**PROMPT**: Beginning with the first entry, print all the records exactly.

[Recorded data]
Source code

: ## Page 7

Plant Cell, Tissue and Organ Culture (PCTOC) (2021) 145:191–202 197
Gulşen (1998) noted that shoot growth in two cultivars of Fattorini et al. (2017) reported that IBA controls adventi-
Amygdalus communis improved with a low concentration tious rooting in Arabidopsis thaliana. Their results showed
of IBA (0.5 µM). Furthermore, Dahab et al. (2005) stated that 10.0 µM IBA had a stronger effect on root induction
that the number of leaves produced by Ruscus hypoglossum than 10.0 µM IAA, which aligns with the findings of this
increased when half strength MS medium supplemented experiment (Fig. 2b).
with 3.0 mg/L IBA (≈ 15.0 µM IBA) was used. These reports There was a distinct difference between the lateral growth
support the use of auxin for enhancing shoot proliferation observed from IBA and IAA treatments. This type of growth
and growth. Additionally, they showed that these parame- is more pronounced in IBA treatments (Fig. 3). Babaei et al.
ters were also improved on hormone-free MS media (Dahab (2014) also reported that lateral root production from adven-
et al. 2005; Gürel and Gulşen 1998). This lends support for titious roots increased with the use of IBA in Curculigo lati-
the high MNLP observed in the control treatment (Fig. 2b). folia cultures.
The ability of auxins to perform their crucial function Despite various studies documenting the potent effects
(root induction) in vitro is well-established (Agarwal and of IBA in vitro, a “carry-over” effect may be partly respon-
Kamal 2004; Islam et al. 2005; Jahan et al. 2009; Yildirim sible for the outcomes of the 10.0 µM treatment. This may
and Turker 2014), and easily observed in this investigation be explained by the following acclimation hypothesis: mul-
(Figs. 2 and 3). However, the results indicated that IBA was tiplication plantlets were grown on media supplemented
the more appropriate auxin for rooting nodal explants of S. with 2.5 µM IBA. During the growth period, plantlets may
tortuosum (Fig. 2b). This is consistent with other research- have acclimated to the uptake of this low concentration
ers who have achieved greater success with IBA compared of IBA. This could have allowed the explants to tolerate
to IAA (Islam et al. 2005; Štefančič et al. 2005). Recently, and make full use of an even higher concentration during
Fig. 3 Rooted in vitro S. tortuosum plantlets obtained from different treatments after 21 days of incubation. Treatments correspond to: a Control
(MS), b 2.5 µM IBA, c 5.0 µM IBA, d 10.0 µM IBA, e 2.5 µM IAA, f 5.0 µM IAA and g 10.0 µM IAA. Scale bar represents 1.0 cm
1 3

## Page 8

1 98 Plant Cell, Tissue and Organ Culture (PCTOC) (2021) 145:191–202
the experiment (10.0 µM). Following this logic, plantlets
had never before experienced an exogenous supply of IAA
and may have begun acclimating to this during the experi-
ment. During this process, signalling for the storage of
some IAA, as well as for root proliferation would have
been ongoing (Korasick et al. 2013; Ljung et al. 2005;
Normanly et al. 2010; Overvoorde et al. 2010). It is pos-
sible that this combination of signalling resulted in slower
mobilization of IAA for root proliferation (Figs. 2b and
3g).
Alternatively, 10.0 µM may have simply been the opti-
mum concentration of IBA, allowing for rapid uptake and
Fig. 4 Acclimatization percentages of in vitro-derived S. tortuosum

**ANSWER SECTION**:
Source code

: ## Page 7

Plant Cell, Tissue and Organ Culture (PCTOC) (2021) 145:191–202 197
Gulşen (1998) noted that shoot growth in two cultivars of Fattorini et al. (2017) reported that IBA controls adventi-
Amygdalus communis improved with a low concentration tious rooting in Arabidopsis thaliana. Their results showed
of IBA (0.5 µM). Furthermore, Dahab et al. (2005) stated that 10.0 µM IBA had a stronger effect on root induction
that the number of leaves produced by Ruscus hypoglossum than 10.0 µM IAA, which aligns with the findings of this
increased when half strength MS medium supplemented experiment (Fig. 2b).
with 3.0 mg/L IBA (≈ 15.0 µM IBA) was used. These reports There was a distinct difference between the lateral growth
support the use of auxin for enhancing shoot proliferation observed from IBA and IAA treatments. This type of growth
and growth. Additionally, they showed that these parame- is more pronounced in IBA treatments (Fig. 3). Babaei et al.
ters were also improved on hormone-free MS media (Dahab (2014) also reported that lateral root production from adven-
et al. 2005; Gürel and Gulşen 1998). This lends support for titious roots increased with the use of IBA in Curculigo lati-
the high MNLP observed in the control treatment (Fig. 2b). folia cultures.
The ability of auxins to perform their crucial function Despite various studies documenting the potent effects
(root induction) in vitro is well-established (Agarwal and of IBA in vitro, a “carry-over” effect may be partly respon-
Kamal 2004; Islam et al. 2005; Jahan et al. 2009; Yildirim sible for the outcomes of the 10.0 µM treatment. This may
and Turker 2014), and easily observed in this investigation be explained by the following acclimation hypothesis: mul-
(Figs. 2 and 3). However, the results indicated that IBA was tiplication plantlets were grown on media supplemented
the more appropriate auxin for rooting nodal explants of S. with 2.5 µM IBA. During the growth period, plantlets may
tortuosum (Fig. 2b). This is consistent with other research- have acclimated to the uptake of this low concentration
ers who have achieved greater success with IBA compared of IBA. This could have allowed the explants to tolerate
to IAA (Islam et al. 2005; Štefančič et al. 2005). Recently, and make full use of an even higher concentration during
Fig. 3 Rooted in vitro S. tortuosum plantlets obtained from different treatments after 21 days of incubation. Treatments correspond to: a Control
(MS), b 2.5 µM IBA, c 5.0 µM IBA, d 10.0 µM IBA, e 2.5 µM IAA, f 5.0 µM IAA and g 10.0 µM IAA. Scale bar represents 1.0 cm
1 3

## Page 8

1 98 Plant Cell, Tissue and Organ Culture (PCTOC) (2021) 145:191–202
the experiment (10.0 µM). Following this logic, plantlets
had never before experienced an exogenous supply of IAA
and may have begun acclimating to this during the experi-
ment. During this process, signalling for the storage of
some IAA, as well as for root proliferation would have
been ongoing (Korasick et al. 2013; Ljung et al. 2005;
Normanly et al. 2010; Overvoorde et al. 2010). It is pos-
sible that this combination of signalling resulted in slower
mobilization of IAA for root proliferation (Figs. 2b and
3g).
Alternatively, 10.0 µM may have simply been the opti-
mum concentration of IBA, allowing for rapid uptake and
Fig. 4 Acclimatization percentages of in vitro-derived S. tortuosum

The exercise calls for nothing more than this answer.